++++ Excerpted records
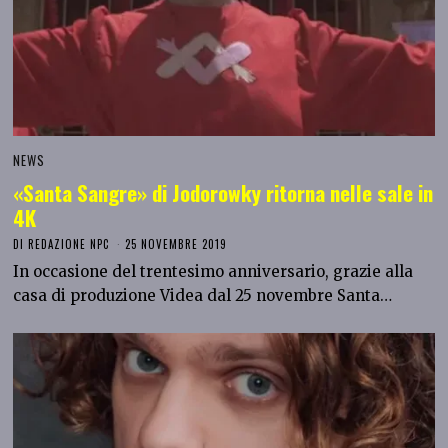
NEWS
«Santa Sangre» di Jodorowky ritorna nelle sale in
4K
DI
REDAZIONE NPC
25 NOVEMBRE 2019
In occasione del trentesimo anniversario, grazie alla
casa di produzione Videa dal 25 novembre Santa…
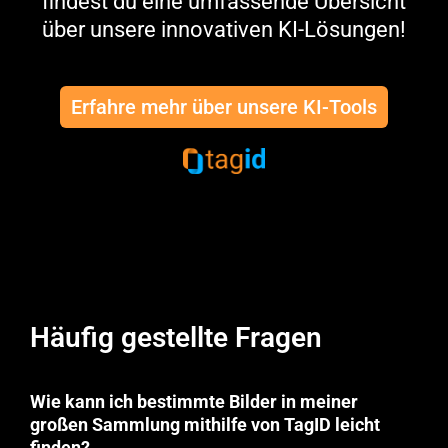
findest du eine umfassende Übersicht
über unsere innovativen KI-Lösungen!
Erfahre mehr über unsere KI-Tools
KI-gestütztes Bild-Tagging für
präzise Beschriftungen.
Häufig gestellte Fragen
Wie kann ich bestimmte Bilder in meiner
großen Sammlung mithilfe von TagID leicht
finden?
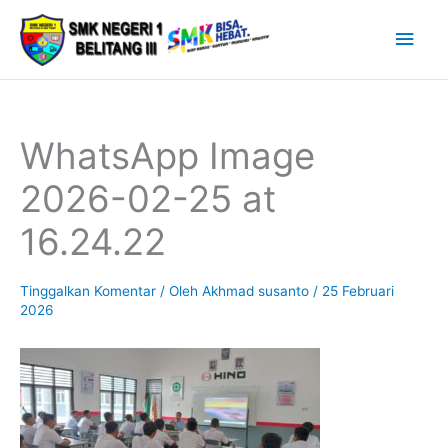
Lewati
Men
ke
Uta
konten
WhatsApp Image
2026-02-25 at
16.24.22
Tinggalkan Komentar
/ Oleh
Akhmad susanto
/
25 Februari
2026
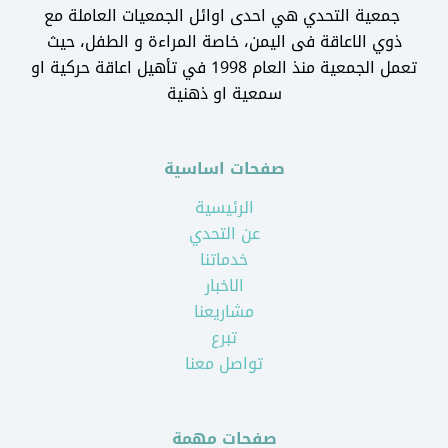
جمعية التحدي هي احدى اوائل الجمعيات العاملة مع
ذوي الاعاقة فى اليمن، خاصة المراءة و الطفل، حيث
تعمل الجمعية منذ العام 1998 في تأهيل اعاقة حركية او
سمعية او ذهنية
صفحات اساسية
الرئيسية
عن التحدي
خدماتنا
الاخبار
مشاريعنا
تبرع
تواصل معنا
صفحات مهمة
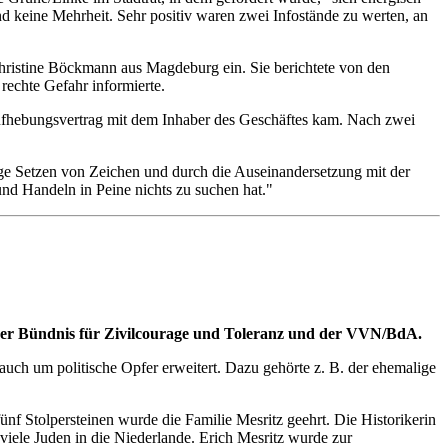
nd keine Mehrheit. Sehr positiv waren zwei Infostände zu werten, an
ristine Böckmann aus Magdeburg ein. Sie berichtete von den
rechte Gefahr informierte.
Aufhebungsvertrag mit dem Inhaber des Geschäftes kam. Nach zwei
tige Setzen von Zeichen und durch die Auseinandersetzung mit der
und Handeln in Peine nichts zu suchen hat."
iner Bündnis für Zivilcourage und Toleranz und der VVN/BdA.
uch um politische Opfer erweitert. Dazu gehörte z. B. der ehemalige
nf Stolpersteinen wurde die Familie Mesritz geehrt. Die Historikerin
 viele Juden in die Niederlande. Erich Mesritz wurde zur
++++++++
→ **Exercise objective**: Can you pull out every line of text read from each of the items above, unchanged and in order, leaving the pictures out of your answer?

→ **Written solution**:
NEWS
«Santa Sangre» di Jodorowky ritorna nelle sale in
4K
DI
REDAZIONE NPC
25 NOVEMBRE 2019
In occasione del trentesimo anniversario, grazie alla
casa di produzione Videa dal 25 novembre Santa…
findest du eine umfassende Übersicht
über unsere innovativen KI-Lösungen!
Erfahre mehr über unsere KI-Tools
KI-gestütztes Bild-Tagging für
präzise Beschriftungen.
Häufig gestellte Fragen
Wie kann ich bestimmte Bilder in meiner
großen Sammlung mithilfe von TagID leicht
finden?
Lewati
Men
ke
Uta
konten
WhatsApp Image
2026-02-25 at
16.24.22
Tinggalkan Komentar
/ Oleh
Akhmad susanto
/
25 Februari
2026
جمعية التحدي هي احدى اوائل الجمعيات العاملة مع
ذوي الاعاقة فى اليمن، خاصة المراءة و الطفل، حيث
تعمل الجمعية منذ العام 1998 في تأهيل اعاقة حركية او
سمعية او ذهنية
صفحات اساسية
الرئيسية
عن التحدي
خدماتنا
الاخبار
مشاريعنا
تبرع
تواصل معنا
صفحات مهمة
nd keine Mehrheit. Sehr positiv waren zwei Infostände zu werten, an
ristine Böckmann aus Magdeburg ein. Sie berichtete von den
rechte Gefahr informierte.
Aufhebungsvertrag mit dem Inhaber des Geschäftes kam. Nach zwei
tige Setzen von Zeichen und durch die Auseinandersetzung mit der
und Handeln in Peine nichts zu suchen hat."
iner Bündnis für Zivilcourage und Toleranz und der VVN/BdA.
uch um politische Opfer erweitert. Dazu gehörte z. B. der ehemalige
nf Stolpersteinen wurde die Familie Mesritz geehrt. Die Historikerin
 viele Juden in die Niederlande. Erich Mesritz wurde zur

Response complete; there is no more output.